Start of Block
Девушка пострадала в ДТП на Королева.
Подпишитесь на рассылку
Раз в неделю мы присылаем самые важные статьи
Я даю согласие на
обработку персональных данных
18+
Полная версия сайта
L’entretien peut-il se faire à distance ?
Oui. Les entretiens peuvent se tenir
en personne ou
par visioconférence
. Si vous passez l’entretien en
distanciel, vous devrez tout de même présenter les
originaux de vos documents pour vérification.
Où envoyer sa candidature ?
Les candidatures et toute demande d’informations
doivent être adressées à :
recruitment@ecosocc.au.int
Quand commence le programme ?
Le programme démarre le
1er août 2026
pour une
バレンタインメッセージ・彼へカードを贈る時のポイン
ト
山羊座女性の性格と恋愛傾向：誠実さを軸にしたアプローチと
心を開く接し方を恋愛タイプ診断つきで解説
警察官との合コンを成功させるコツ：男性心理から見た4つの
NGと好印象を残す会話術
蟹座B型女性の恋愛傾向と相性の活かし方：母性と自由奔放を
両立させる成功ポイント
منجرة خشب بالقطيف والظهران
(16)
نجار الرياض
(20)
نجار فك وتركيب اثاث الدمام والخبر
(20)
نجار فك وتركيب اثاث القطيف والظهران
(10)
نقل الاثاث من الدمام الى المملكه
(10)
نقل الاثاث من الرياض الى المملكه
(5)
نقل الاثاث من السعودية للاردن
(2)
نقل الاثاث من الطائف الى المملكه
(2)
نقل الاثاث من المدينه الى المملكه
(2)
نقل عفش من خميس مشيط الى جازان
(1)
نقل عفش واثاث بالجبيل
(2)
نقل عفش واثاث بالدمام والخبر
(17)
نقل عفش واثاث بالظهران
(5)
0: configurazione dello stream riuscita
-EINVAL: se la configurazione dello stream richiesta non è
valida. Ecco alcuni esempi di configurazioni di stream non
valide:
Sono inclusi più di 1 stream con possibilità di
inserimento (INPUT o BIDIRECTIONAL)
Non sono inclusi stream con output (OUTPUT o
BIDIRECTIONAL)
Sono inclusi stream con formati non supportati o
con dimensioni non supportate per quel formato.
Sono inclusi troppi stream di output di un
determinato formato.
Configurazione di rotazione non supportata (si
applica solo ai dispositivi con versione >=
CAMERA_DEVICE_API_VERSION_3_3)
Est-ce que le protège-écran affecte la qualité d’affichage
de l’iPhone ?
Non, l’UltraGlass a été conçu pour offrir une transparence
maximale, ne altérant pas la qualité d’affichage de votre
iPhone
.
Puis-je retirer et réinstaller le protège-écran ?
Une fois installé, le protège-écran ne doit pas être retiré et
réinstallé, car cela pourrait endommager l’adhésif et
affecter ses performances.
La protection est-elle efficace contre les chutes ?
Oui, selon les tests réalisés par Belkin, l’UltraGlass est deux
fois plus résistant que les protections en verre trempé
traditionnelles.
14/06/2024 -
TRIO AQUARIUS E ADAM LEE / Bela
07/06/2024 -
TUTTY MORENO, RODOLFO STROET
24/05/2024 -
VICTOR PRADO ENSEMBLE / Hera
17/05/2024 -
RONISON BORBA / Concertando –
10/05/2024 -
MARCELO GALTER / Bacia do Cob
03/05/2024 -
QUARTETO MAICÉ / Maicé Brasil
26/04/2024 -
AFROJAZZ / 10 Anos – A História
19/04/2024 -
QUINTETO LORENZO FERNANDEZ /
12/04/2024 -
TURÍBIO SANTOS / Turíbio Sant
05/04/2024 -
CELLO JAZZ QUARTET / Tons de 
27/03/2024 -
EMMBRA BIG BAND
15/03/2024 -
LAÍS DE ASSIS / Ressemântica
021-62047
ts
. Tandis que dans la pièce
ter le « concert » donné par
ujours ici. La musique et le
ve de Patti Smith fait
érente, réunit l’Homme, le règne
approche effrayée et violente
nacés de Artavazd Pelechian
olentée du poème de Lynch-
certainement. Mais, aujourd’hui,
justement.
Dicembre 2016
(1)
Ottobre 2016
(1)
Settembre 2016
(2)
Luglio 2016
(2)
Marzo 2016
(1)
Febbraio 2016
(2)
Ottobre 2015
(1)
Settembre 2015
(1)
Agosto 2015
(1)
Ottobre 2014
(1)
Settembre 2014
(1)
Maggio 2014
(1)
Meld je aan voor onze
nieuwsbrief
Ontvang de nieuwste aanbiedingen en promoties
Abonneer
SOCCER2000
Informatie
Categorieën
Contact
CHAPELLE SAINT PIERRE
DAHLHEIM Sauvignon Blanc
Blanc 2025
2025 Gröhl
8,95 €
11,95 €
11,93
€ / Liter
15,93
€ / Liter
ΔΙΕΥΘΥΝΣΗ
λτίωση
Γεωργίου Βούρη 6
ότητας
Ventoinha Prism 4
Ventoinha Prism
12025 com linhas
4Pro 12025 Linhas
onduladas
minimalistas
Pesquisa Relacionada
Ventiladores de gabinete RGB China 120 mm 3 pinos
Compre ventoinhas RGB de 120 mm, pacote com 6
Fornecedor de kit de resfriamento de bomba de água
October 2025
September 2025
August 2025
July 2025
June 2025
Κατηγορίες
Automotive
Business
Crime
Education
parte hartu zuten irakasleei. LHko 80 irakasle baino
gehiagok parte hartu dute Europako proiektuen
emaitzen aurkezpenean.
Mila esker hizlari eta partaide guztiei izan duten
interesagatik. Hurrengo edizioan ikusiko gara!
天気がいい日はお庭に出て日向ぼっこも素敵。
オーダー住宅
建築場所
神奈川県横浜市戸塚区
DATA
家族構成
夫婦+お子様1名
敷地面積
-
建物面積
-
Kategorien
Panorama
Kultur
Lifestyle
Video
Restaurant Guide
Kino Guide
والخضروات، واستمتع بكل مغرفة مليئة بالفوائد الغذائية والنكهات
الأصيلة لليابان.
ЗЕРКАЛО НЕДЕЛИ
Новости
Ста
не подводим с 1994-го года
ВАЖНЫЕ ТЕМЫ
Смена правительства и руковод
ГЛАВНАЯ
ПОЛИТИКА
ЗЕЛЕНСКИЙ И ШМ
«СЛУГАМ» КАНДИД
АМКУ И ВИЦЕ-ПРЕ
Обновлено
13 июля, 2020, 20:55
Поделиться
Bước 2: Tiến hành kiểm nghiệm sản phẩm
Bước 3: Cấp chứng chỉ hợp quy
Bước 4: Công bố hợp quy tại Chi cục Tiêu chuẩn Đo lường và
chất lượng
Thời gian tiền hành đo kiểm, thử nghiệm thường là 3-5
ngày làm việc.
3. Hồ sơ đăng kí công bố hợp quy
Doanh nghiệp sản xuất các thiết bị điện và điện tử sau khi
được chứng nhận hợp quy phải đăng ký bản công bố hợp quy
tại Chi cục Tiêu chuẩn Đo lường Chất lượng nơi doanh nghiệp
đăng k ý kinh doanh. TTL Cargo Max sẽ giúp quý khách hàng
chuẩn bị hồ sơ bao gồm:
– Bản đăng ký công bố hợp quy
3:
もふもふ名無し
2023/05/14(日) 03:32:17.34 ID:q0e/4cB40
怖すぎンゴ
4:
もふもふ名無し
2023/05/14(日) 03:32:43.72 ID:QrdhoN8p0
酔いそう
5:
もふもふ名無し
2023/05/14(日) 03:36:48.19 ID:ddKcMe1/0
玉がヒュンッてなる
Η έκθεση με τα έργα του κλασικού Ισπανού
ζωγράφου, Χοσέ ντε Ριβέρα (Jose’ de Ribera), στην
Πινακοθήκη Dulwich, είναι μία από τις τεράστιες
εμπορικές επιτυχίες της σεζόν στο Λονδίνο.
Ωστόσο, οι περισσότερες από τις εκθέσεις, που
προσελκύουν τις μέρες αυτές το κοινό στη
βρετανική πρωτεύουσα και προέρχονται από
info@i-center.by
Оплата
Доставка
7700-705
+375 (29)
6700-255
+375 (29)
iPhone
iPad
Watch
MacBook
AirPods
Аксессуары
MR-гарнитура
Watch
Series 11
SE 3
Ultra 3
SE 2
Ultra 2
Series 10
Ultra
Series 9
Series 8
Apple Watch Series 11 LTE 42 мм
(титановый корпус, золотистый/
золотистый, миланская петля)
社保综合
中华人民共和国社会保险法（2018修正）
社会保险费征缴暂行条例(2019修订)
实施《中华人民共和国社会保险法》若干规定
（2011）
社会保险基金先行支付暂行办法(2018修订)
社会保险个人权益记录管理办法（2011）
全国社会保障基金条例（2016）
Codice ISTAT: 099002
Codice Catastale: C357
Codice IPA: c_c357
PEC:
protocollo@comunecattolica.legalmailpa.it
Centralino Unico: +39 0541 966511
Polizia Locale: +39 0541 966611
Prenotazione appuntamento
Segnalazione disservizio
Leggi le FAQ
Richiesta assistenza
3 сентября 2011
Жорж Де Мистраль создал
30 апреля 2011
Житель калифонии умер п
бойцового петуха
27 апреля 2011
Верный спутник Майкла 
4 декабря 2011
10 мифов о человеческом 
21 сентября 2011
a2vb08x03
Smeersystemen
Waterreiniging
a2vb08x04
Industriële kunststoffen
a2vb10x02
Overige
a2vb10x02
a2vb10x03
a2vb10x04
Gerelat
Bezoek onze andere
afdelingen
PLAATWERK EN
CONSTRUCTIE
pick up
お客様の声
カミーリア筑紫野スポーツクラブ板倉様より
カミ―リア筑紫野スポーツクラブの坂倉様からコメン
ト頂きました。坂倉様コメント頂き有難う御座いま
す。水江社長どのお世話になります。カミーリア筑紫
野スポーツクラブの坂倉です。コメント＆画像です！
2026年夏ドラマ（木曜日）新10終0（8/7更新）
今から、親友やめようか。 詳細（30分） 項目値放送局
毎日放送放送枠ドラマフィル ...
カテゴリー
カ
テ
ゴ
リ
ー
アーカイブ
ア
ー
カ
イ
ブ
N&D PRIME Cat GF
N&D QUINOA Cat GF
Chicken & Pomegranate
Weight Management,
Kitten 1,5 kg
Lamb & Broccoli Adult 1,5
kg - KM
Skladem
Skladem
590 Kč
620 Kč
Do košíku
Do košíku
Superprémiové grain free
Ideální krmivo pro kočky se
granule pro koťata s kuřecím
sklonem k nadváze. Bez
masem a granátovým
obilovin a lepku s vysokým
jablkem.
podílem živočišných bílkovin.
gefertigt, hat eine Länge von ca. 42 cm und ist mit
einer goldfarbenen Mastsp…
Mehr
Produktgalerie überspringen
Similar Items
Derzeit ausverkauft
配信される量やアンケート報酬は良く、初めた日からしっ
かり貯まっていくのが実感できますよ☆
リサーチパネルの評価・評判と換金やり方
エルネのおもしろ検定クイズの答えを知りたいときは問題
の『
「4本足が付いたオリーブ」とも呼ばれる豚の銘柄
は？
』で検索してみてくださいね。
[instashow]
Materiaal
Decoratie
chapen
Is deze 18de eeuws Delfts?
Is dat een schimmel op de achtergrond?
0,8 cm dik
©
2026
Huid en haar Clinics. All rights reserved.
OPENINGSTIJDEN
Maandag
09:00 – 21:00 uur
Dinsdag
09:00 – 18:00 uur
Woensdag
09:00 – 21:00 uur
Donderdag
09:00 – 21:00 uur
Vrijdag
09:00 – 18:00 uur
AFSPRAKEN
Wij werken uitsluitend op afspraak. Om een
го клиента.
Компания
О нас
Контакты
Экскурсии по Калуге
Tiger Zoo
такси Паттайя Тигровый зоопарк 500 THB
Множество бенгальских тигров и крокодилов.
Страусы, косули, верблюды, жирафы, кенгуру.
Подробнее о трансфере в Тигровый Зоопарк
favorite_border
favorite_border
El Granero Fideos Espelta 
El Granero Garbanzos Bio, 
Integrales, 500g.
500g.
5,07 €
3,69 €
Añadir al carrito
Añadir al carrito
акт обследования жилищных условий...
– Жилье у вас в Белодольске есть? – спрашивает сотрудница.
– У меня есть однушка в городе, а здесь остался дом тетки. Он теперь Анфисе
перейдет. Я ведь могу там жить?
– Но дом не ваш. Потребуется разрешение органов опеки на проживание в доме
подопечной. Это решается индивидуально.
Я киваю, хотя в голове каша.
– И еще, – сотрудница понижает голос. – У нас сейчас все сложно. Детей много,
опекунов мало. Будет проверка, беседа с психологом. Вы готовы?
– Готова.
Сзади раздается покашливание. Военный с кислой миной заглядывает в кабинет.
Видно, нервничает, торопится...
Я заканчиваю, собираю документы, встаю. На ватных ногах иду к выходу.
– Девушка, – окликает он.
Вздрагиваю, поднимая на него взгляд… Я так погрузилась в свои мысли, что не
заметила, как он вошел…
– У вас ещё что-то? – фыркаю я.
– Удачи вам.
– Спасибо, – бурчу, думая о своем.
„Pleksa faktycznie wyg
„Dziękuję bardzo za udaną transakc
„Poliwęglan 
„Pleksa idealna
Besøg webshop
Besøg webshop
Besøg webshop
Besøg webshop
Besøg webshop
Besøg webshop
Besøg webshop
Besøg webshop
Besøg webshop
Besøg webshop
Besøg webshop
End of Block
#### Problem to solve
Would you show every line in the data above that contains the string "nghiệm"?

#### Output
Bước 2: Tiến hành kiểm nghiệm sản phẩm
Thời gian tiền hành đo kiểm, thử nghiệm thường là 3-5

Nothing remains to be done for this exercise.